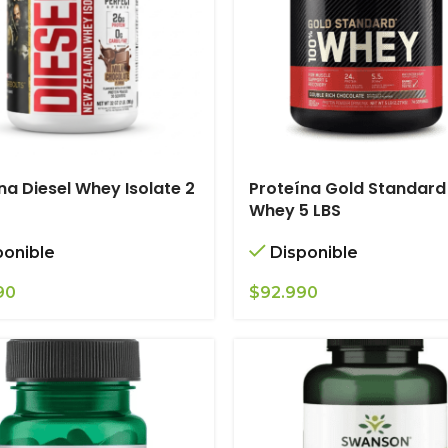
na Diesel Whey Isolate 2
Proteína Gold Standard
Whey 5 LBS
ponible
Disponible
90
$
92.990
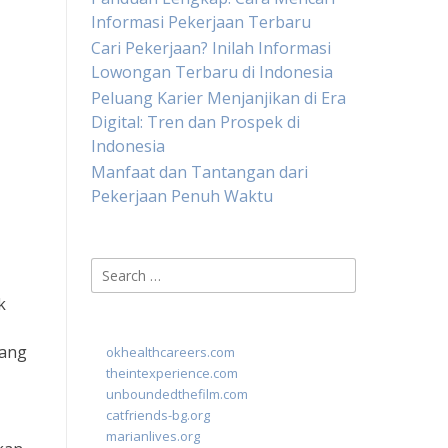
Informasi Pekerjaan Terbaru
Cari Pekerjaan? Inilah Informasi
Lowongan Terbaru di Indonesia
Peluang Karier Menjanjikan di Era
Digital: Tren dan Prospek di
Indonesia
Manfaat dan Tantangan dari
Pekerjaan Penuh Waktu
Search
for:
k
rang
okhealthcareers.com
theintexperience.com
unboundedthefilm.com
catfriends-bg.org
marianlives.org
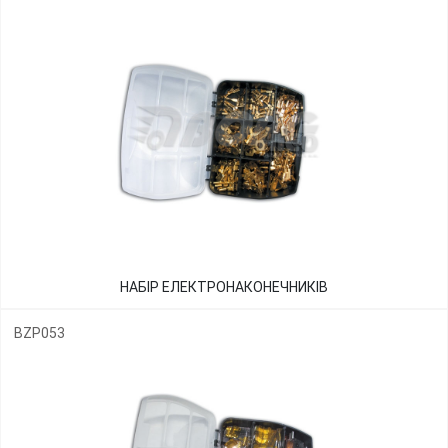
НАБІР ЕЛЕКТРОНАКОНЕЧНИКІВ
BZP053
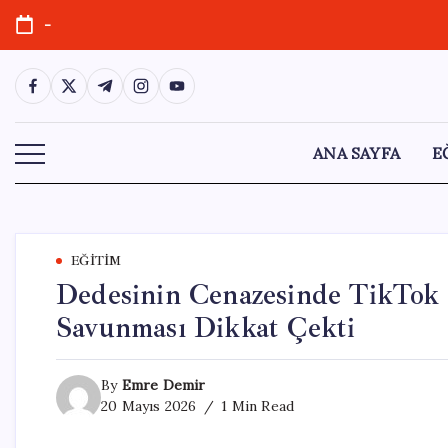
Skip
-
to
content
https://www.facebook.com/
https://twitter.com/
https://t.me/
https://www.instagram.com/
https://youtube.com/
ANA SAYFA
E
EĞITIM
Dedesinin Cenazesinde TikTok
Savunması Dikkat Çekti
By
Emre Demir
20 Mayıs 2026
1 Min Read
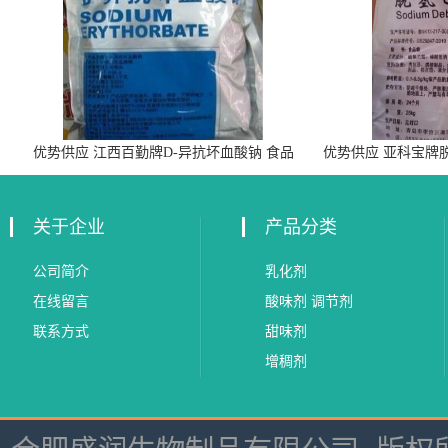
优势供应 江西百勤牌D-异抗坏血酸钠 食品
优势供应 亚科宝牌
级抗氧化剂
关于企业
产品分类
公司简介
乳化剂
在线留言
酸味剂 调节剂
联系方式
甜味剂
增稠剂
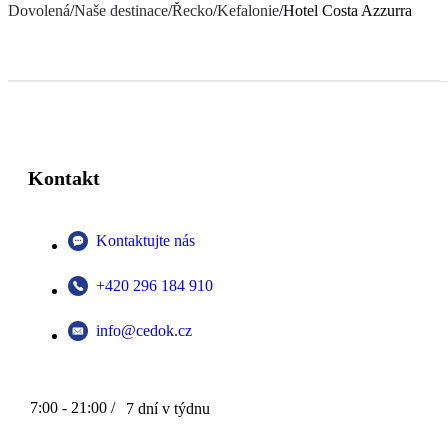
Dovolená
/
Naše destinace
/
Řecko
/
Kefalonie
/
Hotel Costa Azzurra
Kontakt
Kontaktujte nás
+420 296 184 910
info@cedok.cz
7:00 - 21:00 /
7 dní v týdnu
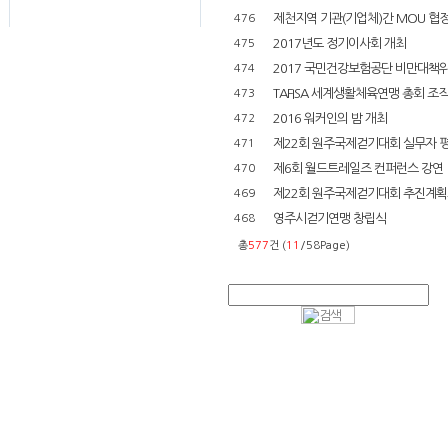
제천지역 기관(기업체)간 MOU 협
476
2017년도 정기이사회 개최
475
2017 국민건강보험공단 비만대책
474
TAFISA 세계생활체육연맹 총회 조직
473
2016 워커인의 밤 개최
472
제22회 원주국제걷기대회 실무자 
471
제6회 월드트레일즈 컨퍼런스 강연
470
제22회 원주국제걷기대회 추진계획
469
영주시걷기연맹 창립식
468
총
577
건 (
11
/58Page)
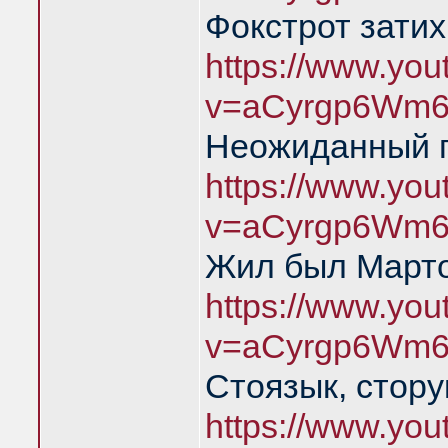
Фокстрот затих
https://www.yo
v=aCyrgp6Wm6
Неожиданный 
https://www.yo
v=aCyrgp6Wm6
Жил был Марто
https://www.yo
v=aCyrgp6Wm6
Стоязык, стору
https://www.yo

## ASSIGNMENT
Copy out all the text in the material above, line by line and unchanged, leaving out the pictures.

## ANSWER SECTION
na Diesel Whey Isolate 2
Proteína Gold Standard
Whey 5 LBS
ponible
Disponible
90
$
92.990
Informasi Pekerjaan Terbaru
Cari Pekerjaan? Inilah Informasi
Lowongan Terbaru di Indonesia
Peluang Karier Menjanjikan di Era
Digital: Tren dan Prospek di
Indonesia
Manfaat dan Tantangan dari
Pekerjaan Penuh Waktu
Search
for:
k
rang
okhealthcareers.com
theintexperience.com
unboundedthefilm.com
catfriends-bg.org
marianlives.org
НАБІР ЕЛЕКТРОНАКОНЕЧНИКІВ
BZP053
Skip
-
to
content
https://www.facebook.com/
https://twitter.com/
https://t.me/
https://www.instagram.com/
https://youtube.com/
ANA SAYFA
E
EĞITIM
Dedesinin Cenazesinde TikTok
Savunması Dikkat Çekti
By
Emre Demir
20 Mayıs 2026
1 Min Read
优势供应 江西百勤牌D-异抗坏血酸钠 食品
优势供应 亚科宝牌
级抗氧化剂
关于企业
产品分类
公司简介
乳化剂
在线留言
酸味剂 调节剂
联系方式
甜味剂
增稠剂
Dovolená
/
Naše destinace
/
Řecko
/
Kefalonie
/
Hotel Costa Azzurra
Kontakt
Kontaktujte nás
+420 296 184 910
info@cedok.cz
7:00 - 21:00 /
7 dní v týdnu
제천지역 기관(기업체)간 MOU 협
476
2017년도 정기이사회 개최
475
2017 국민건강보험공단 비만대책
474
TAFISA 세계생활체육연맹 총회 조직
473
2016 워커인의 밤 개최
472
제22회 원주국제걷기대회 실무자 
471
제6회 월드트레일즈 컨퍼런스 강연
470
제22회 원주국제걷기대회 추진계획
469
영주시걷기연맹 창립식
468
총
577
건 (
11
/58Page)
Фокстрот затих
https://www.yo
v=aCyrgp6Wm6
Неожиданный 
https://www.yo
v=aCyrgp6Wm6
Жил был Марто
https://www.yo
v=aCyrgp6Wm6
Стоязык, стору
https://www.yo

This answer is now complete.